BRIEF DESCRIPTION OF THE DRAWINGS
[0036] The foregoing and other features and advantages of the
invention will be apparent from the more particular description of
preferred aspects of the invention, as illustrated in the
accompanying drawings in which like reference characters refer to
the same parts throughout the different views. The drawings are not
necessarily to scale, emphasis instead being placed upon
illustrating the principles of the invention. FIG. 1 is a schematic
block diagram illustrating a memory system according to some
exemplary embodiments of the inventive concept.
[0037] FIG. 2 is a schematic block diagram illustrating an example
of the memory controller in FIG. 1 according to some exemplary
embodiments of the inventive concept.
[0038] FIG. 3 is a schematic block diagram illustrating an example
of the first CRC circuit in FIG. 2 according to some exemplary
embodiments of the inventive concept.
[0039] FIG. 4 is a schematic block diagram illustrating an example
of the memory device in FIG. 1 according to some exemplary
embodiments of the inventive concept.
[0040] FIG. 5 is a schematic block diagram illustrating an example
of the first CRC circuit in FIG. 4 according to some exemplary
embodiments of the inventive concept.
[0041] FIG. 6 is a schematic block diagram illustrating an example
of the second CRC circuit in FIG. 4 according to some exemplary
embodiments of the inventive concept.
[0042] FIG. 7 contains a schematic block diagram which illustrates
operation of the memory system of FIG. 1 in the write mode,
according to some exemplary embodiments of the inventive
concept.
[0043] FIG. 8 contains a schematic block diagram which illustrates
operation of the memory system of FIG. 1 in the read mode,
according to some exemplary embodiments of the inventive
concept.
[0044] FIG. 9 is a schematic block diagram illustrating a memory
system according to some exemplary embodiments of the inventive
concept.

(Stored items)
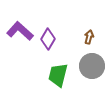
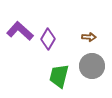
brown arrow: rotated 80 degrees clockwise
green trapezoid: moved 1 px right, 1 px down
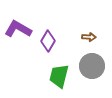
purple L-shape: moved 2 px left, 2 px up; rotated 12 degrees counterclockwise
purple diamond: moved 2 px down
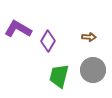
gray circle: moved 1 px right, 4 px down
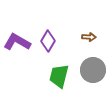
purple L-shape: moved 1 px left, 13 px down
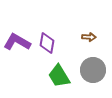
purple diamond: moved 1 px left, 2 px down; rotated 20 degrees counterclockwise
green trapezoid: rotated 45 degrees counterclockwise
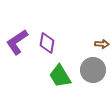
brown arrow: moved 13 px right, 7 px down
purple L-shape: rotated 64 degrees counterclockwise
green trapezoid: moved 1 px right
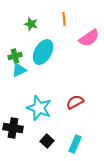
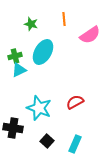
pink semicircle: moved 1 px right, 3 px up
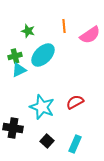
orange line: moved 7 px down
green star: moved 3 px left, 7 px down
cyan ellipse: moved 3 px down; rotated 15 degrees clockwise
cyan star: moved 3 px right, 1 px up
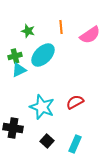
orange line: moved 3 px left, 1 px down
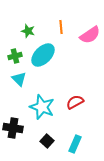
cyan triangle: moved 9 px down; rotated 49 degrees counterclockwise
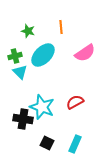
pink semicircle: moved 5 px left, 18 px down
cyan triangle: moved 1 px right, 7 px up
black cross: moved 10 px right, 9 px up
black square: moved 2 px down; rotated 16 degrees counterclockwise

GOALS –
- A) Set down the passage of the patent excerpt above from "BRIEF DESCRIPTION OF" up to and including "exemplary embodiments of the inventive concept.".
- B) Using the patent excerpt above, decide whether each statement agrees with it, answering yes or no and quoting the deciding words: (i) the drawings are drawn to scale; (ii) FIG. 8 shows the memory system of FIG. 1 operating in the read mode; (iii) FIG. 5 depicts the second CRC circuit in FIG. 4.
- C) Condense the paragraph of the patent excerpt above that begins "The foregoing and other features" into a shorter version that keeps its main facts.

WORKED SOLUTIONS –
- A)
BRIEF DESCRIPTION OF THE DRAWINGS
[0036] The foregoing and other features and advantages of the
invention will be apparent from the more particular description of
preferred aspects of the invention, as illustrated in the
accompanying drawings in which like reference characters refer to
the same parts throughout the different views. The drawings are not
necessarily to scale, emphasis instead being placed upon
illustrating the principles of the invention. FIG. 1 is a schematic
block diagram illustrating a memory system according to some
exemplary embodiments of the inventive concept.

- B)
(i) No: "The drawings are not necessarily to scale"
(ii) Yes: "FIG. 8 contains a schematic block diagram which illustrates operation of the memory system of FIG. 1 in the read mode"
(iii) No: "FIG. 5 is a schematic block diagram illustrating an example of the first CRC circuit in FIG. 4"

- C) The drawings illustrate preferred aspects of the invention, and like reference characters refer to the same parts in every view. They are not necessarily to scale because they emphasize the invention's principles. FIG. 1 is a schematic block diagram of a memory system according to some exemplary embodiments.